Gene-based medicine for equine muscle disorders

Gene-based medicine for equine muscle disorders

Horse genome research is improving understanding, diagnosis, treatment of patients
Mar 01, 2009

Photo 1: This foal has congenital flexure deformities of both front limbs. The right front is more severely affected, and the contracture of the deep digital flexure tendon has positioned the foot on the toe in the characteristic "ballerina" posture. The left fore is not as severly affected but a credit card still slides easily under the heel of the foot.
Researchers knew that the equine genome project eventually would lead to monumental discoveries and new methods of diagnosis and treatment of significant benefit to the horse.

Once the gene sequence, or DNA map, of the horse was completed, they could investigate abnormalities or "breaks" in that code. These abnormal genes could be identified and tests developed to look for their presence — all leading to better diagnosis.

Photo 2: PVC toe extensions were placed on the foal to attempt to stretch the tendons and return the limb to a more normal position.
Conditions that appeared clinically similar but which had different causes and etiologies could now potentially be distinguished from one another. Scientists hoped that further research would then lead to genetic modification therapy aimed at repairing those DNA abnormalities and allowing clinicians to treat and possibly cure some gene-based diseases.

Photo 3: The same foal 30 days later, after toe extension treatment.
While the veterinary community has not accomplished the repair-and-treatment phase just yet, the identification and diagnosis aspect of gene-based medicine is well under way.

One area that has benefited greatly from this is muscle disease in the horse. Muscle dysfunction — ranging from a mild, chronic stiffness or poor tone and development all the way to the massive contracture and severe spasms seen in full-blown rhabdomyolysis or tying-up cases observed in varying breeds and sports disciplines — is a common problem in performance horses.

Clinicians have long been frustrated with these cases because many of them appear outwardly similar — tight to spastic muscle. The Quarter Horse roping mare that displays a consistently stiff hind-limb gait with slightly elevated muscle enzymes (creatine phosphokinase (CPK) and aspartate transaminase (AST, also called serum glutamic oxaloacetic transaminase, or SGOT) looks very much like a Dutch Warm Blood gelding experiencing the same short-strided gait and muscle stiffness.
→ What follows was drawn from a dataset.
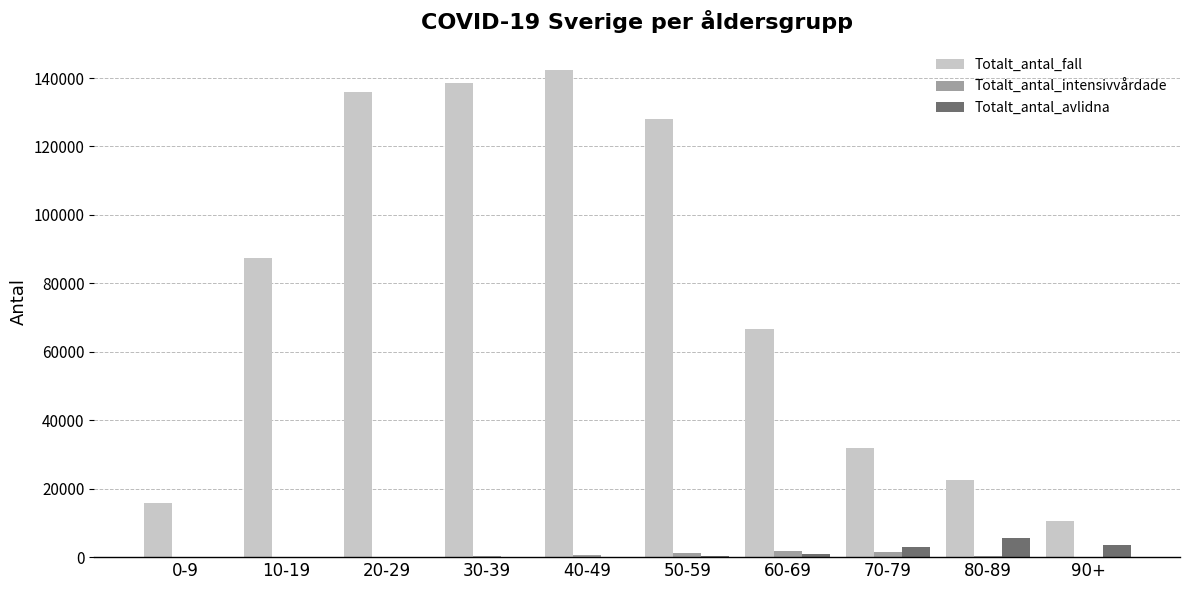

Which series changed the most between 50-59 and 60-69?

Totalt_antal_fall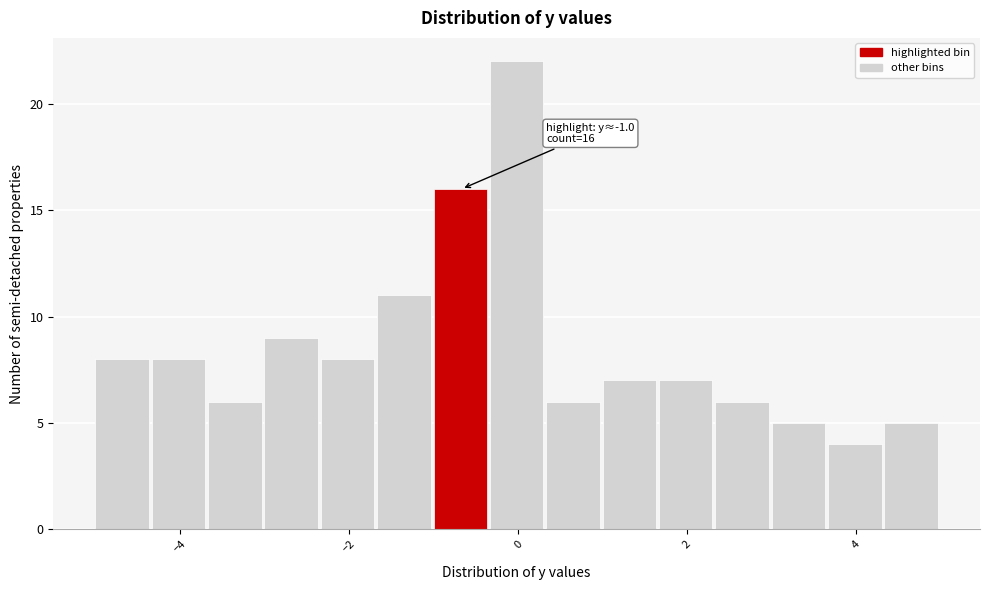

Around what value on the x-axis is the tallest bar? Give the approximate position of its centre, as read against the axis.

0.0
The tied-up endurance horse that, at 35 miles of a 100-mile event, stands sweating profusely, unable to move and producing classic coffee-colored urine, presents as similar a clinical picture as the young Thoroughbred in race training that also ties up after a relatively short but intense training gallop.

Photo 4A: Sonny, an endurance horse, tied up after running 40 miles at an event. The horse is sweating, has mild colic and shows the characteristic swollen, hard muscles typical of this condition. The owners placed a blanket on the hard rump muscles to keep them warm prior to treatment with intravenous fluid.
Veterinarians looking at all of these horses with their similar variations of tying-up-like signs and investigating their histories, uses, diets and other management factors, generally have been unable to connect them.